Reporter Tribunnews.com Danang Triatmojo melaporkan
BERITA TRIBUNE.
Meski Peraturan Umum (PP) Nomor 109 Tahun 2012 mengatur produk kesehatan harus dilindungi dari zat yang mengandung zat adiktif berupa produk tembakau, namun peraturan baru ini akan kembali mengatur sektor tembakau.
Ketua Asosiasi Petani Tembakau Indonesia (APTI) Jawa Tengah Visnu Brata mengatakan keluarnya PP kesehatan mengancam keberlangsungan industri hasil tembakau (IHT) dan petani tembakau.
“Kalau begitu, pengangguran akan bertambah,” kata Visnu kepada wartawan, Jumat (2/8/2024).
Kalau kita lihat PP 28 Tahun 2024, sektor tembakau akan mendapat pembatasan yang sangat besar, kata Visnu.
Misalnya pelarangan penjualan eceran atau pelarangan penjualan dalam jarak 200 meter dari lembaga pendidikan.
Menurut dia, aturan tersebut akan berdampak pada rantai pendapatan di sektor tembakau, terutama bagi pedagang kecil yang mungkin akan mengalami penurunan omzet. Undang-undang ini kemudian berpotensi menimbulkan efek domino.
“Jika pedagang mengalami kerugian, dampaknya pasti akan berdampak pada petani juga. Jika penjualan menurun, maka konsumsi tembakau pun menurun. “Perusahaan terlibat dan berakhir dengan pembunuhan besar-besaran,” jelas Wisnu.

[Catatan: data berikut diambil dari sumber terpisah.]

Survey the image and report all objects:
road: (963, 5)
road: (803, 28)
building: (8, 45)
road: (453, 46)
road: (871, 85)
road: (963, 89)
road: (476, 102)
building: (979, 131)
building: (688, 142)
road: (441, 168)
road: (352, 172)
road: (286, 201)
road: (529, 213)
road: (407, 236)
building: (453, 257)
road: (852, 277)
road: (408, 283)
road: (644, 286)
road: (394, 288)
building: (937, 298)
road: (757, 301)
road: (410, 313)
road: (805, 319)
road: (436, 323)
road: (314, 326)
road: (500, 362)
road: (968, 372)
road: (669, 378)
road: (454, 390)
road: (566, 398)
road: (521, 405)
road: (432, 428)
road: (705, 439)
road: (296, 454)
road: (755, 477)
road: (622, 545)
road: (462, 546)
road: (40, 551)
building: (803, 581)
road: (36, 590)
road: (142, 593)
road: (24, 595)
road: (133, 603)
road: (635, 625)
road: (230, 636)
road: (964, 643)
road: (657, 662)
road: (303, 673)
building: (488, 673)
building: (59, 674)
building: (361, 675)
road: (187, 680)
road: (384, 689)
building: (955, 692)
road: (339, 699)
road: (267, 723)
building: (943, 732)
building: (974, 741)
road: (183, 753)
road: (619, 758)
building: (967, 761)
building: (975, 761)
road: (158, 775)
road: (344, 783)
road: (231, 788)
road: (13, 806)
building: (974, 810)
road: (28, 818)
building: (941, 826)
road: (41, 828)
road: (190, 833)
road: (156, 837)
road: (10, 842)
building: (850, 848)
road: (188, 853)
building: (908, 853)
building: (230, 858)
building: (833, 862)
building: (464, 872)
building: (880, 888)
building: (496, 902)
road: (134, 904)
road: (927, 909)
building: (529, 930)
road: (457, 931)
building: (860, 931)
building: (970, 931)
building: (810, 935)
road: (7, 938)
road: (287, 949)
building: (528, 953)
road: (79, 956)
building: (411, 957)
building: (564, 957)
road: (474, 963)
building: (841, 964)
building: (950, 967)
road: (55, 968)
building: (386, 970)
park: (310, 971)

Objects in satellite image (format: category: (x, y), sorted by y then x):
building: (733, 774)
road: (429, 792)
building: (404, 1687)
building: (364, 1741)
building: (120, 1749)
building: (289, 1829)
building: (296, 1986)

Wisnu mengatakan, diterimanya PP ini merupakan bentuk kelalaian pemerintah. Ia menilai pemerintah membuka proses tersebut karena selama ini memandang Indonesia sebagai negara pasar produk tembakau, bukan produsen.
Padahal, menurut dia, seharusnya pemerintah memilih negara tersebut sebagai produsen produk tembakau. Keberadaan rantai tembakau yang bersifat top-down di Indonesia membuktikan hal tersebut.

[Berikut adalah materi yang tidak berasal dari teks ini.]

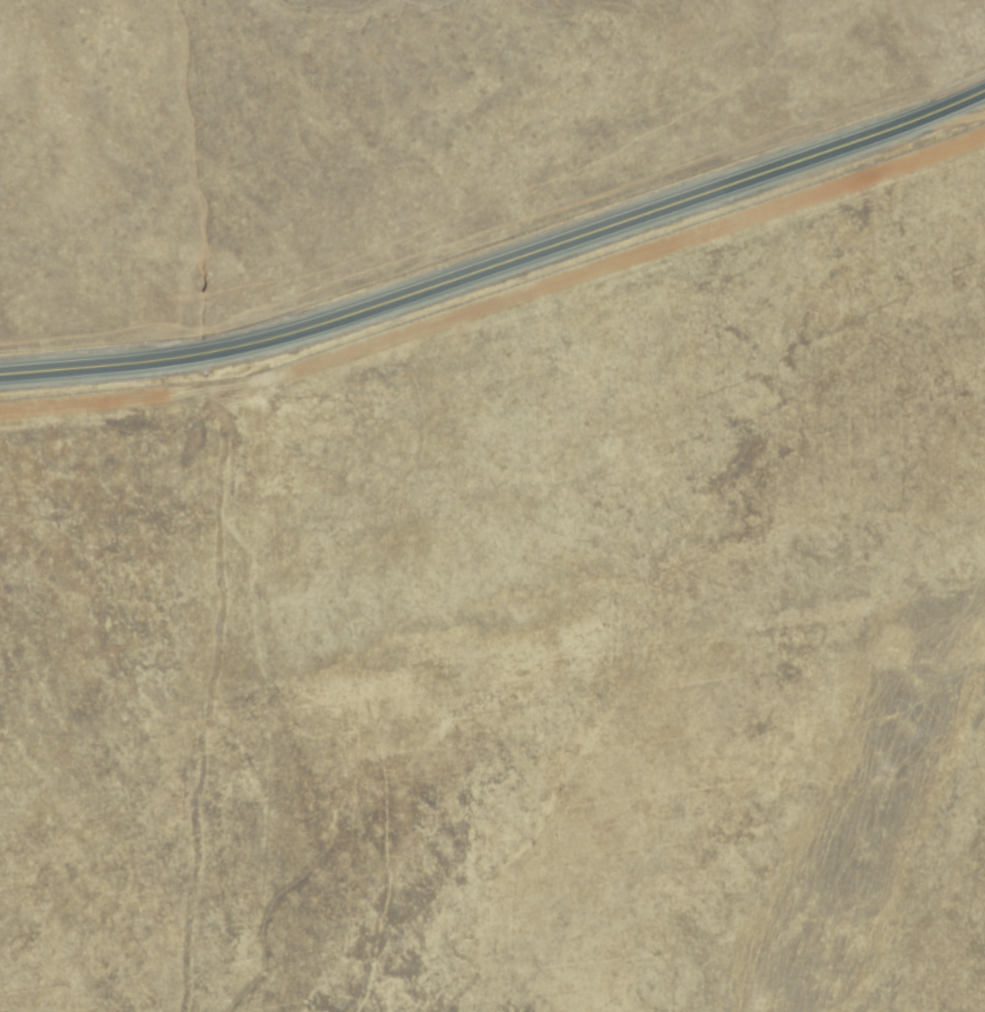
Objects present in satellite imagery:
road: (498, 253)
airport: (525, 631)

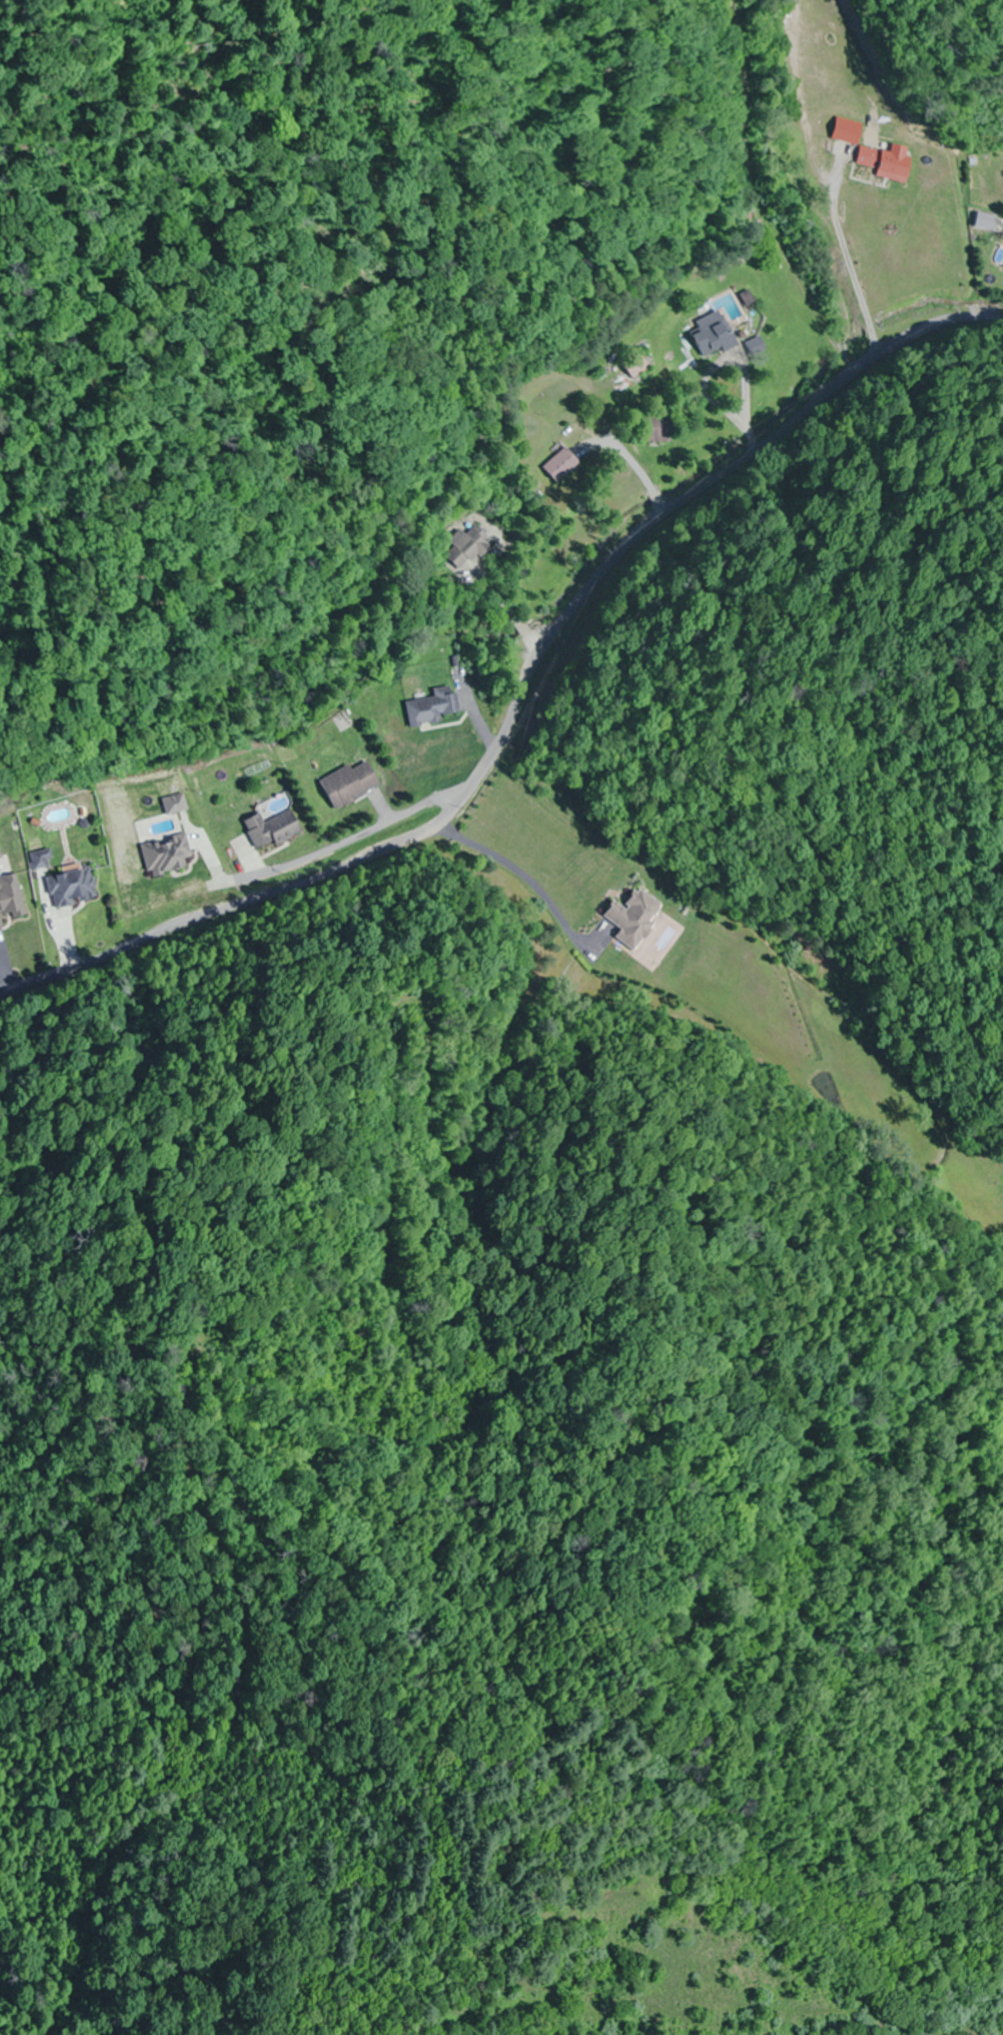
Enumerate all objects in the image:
building: (852, 132)
building: (891, 162)
building: (718, 337)
building: (641, 366)
building: (659, 430)
building: (564, 466)
building: (471, 549)
road: (522, 689)
building: (435, 708)
building: (352, 786)
building: (274, 831)
building: (168, 856)
building: (1, 857)
building: (73, 889)
building: (11, 900)
building: (638, 919)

“Kalau IHT semakin tertekan maka akan semakin banyak pengangguran,” tegasnya.
Tentu saja, lanjut Wisnu, proses penyusunan ketentuan tersebut bersifat tertutup sehingga tidak berdampak pada pihak-pihak yang terlibat dalam IHT.
Perusahaan Visnu dan Petani menilai banyak usulan terkait pasokan yang tidak diterima.
“Suatu kebanggaan bagi pemerintah ini karena tidak menerima keinginan perusahaan tembakau, khususnya petani dan pekerja, untuk mengendalikan tembakau demi kepentingan satu kelompok. Padahal, faktor kesejahteraan berada di atas kesehatan, ujarnya.
Ia pun mengaku tak heran jika pemerintah mempunyai kepentingan di balik pengembangan IHT dari atas ke bawah.
“Karena proses ini adalah proses yang cacat. “Kami hanya diundang satu kali, dan pada diskusi-diskusi berikutnya kami tidak diundang lagi,” tutupnya.